YOUR TASK ▸ Can you revise all the items below so that every "Person at" becomes "Subject at", keep everything else the same, and leave the pictures out of your answer?

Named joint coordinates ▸
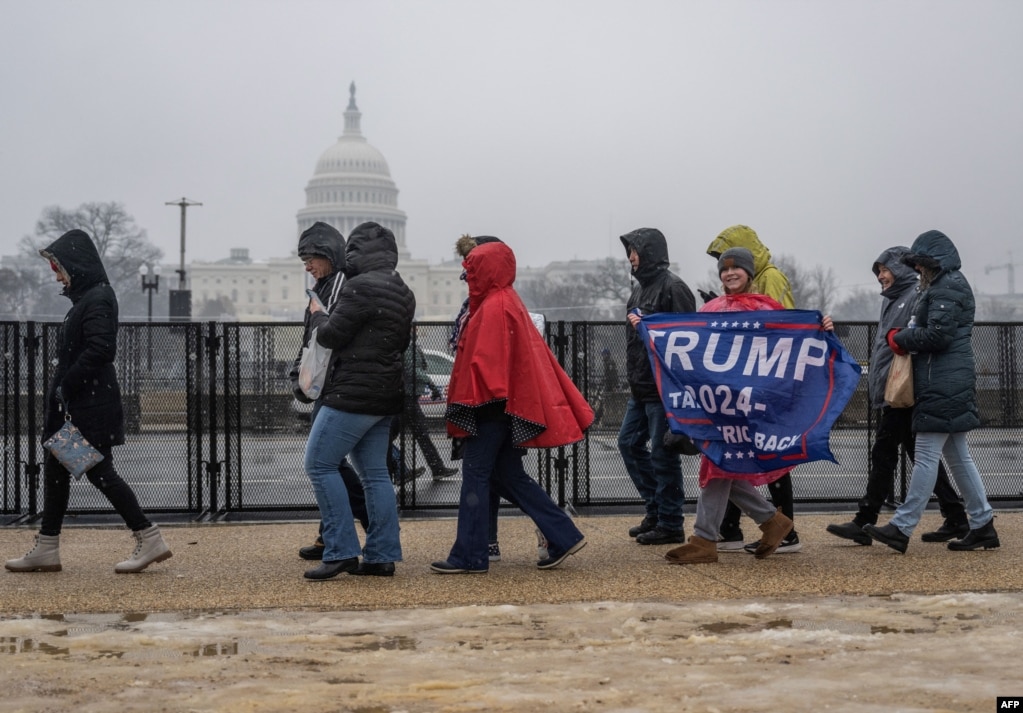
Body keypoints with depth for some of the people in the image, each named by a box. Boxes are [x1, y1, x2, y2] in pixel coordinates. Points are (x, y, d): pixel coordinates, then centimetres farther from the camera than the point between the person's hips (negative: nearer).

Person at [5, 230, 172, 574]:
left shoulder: (97, 299, -15)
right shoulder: (86, 298, 15)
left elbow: (100, 349, -25)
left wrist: (66, 386, -20)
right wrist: (61, 389, 11)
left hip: (92, 405, -10)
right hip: (76, 403, 10)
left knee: (99, 472, -6)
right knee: (55, 469, 11)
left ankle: (151, 540, 2)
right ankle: (46, 550, 18)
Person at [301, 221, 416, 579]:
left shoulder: (360, 287, -15)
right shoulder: (404, 293, 14)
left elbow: (331, 335, -12)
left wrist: (318, 315, 7)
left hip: (353, 394, -9)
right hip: (386, 395, 9)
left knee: (319, 464, -2)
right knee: (375, 473, 11)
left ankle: (341, 552, -6)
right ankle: (382, 556, 10)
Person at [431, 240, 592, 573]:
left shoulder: (495, 307, -14)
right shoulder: (507, 301, 16)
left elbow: (485, 359, -21)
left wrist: (479, 397, -17)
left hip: (494, 407, -10)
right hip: (511, 402, 10)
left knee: (475, 473, -4)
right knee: (508, 475, 12)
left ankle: (469, 556, 1)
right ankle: (563, 536, 12)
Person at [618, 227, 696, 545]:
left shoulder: (672, 286, -13)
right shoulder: (641, 287, 16)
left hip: (664, 387, -10)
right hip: (641, 387, 10)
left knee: (663, 454, -4)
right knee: (629, 442, 13)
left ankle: (670, 524, 6)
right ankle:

ANSWER BOX ▸
Body keypoints with depth for some of the people in the image, each named by a box. Boxes are [x1, y1, x2, y2] in pixel coordinates. Points are (x, y, d): pixel coordinates, then centimetres farther from the camera than the point between the person's hips (negative: nearer).

Subject at [5, 230, 172, 574]:
left shoulder: (97, 299, -15)
right shoulder: (86, 298, 15)
left elbow: (100, 349, -25)
left wrist: (66, 386, -20)
right wrist: (61, 389, 11)
left hip: (92, 405, -10)
right hip: (76, 403, 10)
left knee: (99, 472, -6)
right knee: (55, 469, 11)
left ankle: (151, 540, 2)
right ankle: (46, 550, 18)
Subject at [301, 221, 416, 579]:
left shoulder: (360, 287, -15)
right shoulder: (404, 293, 14)
left elbow: (331, 335, -12)
left wrist: (318, 315, 7)
left hip: (353, 394, -9)
right hip: (386, 395, 9)
left knee: (319, 464, -2)
right knee: (375, 473, 11)
left ankle: (341, 552, -6)
right ankle: (382, 556, 10)
Subject at [431, 240, 592, 573]:
left shoulder: (495, 307, -14)
right shoulder: (507, 301, 16)
left elbow: (485, 359, -21)
left wrist: (479, 397, -17)
left hip: (494, 407, -10)
right hip: (511, 402, 10)
left knee: (475, 473, -4)
right knee: (508, 475, 12)
left ankle: (469, 556, 1)
right ankle: (563, 536, 12)
Subject at [618, 227, 696, 545]:
left shoulder: (672, 286, -13)
right shoulder: (641, 287, 16)
left hip: (664, 387, -10)
right hip: (641, 387, 10)
left knee: (663, 454, -4)
right knee: (629, 442, 13)
left ankle: (670, 524, 6)
right ankle:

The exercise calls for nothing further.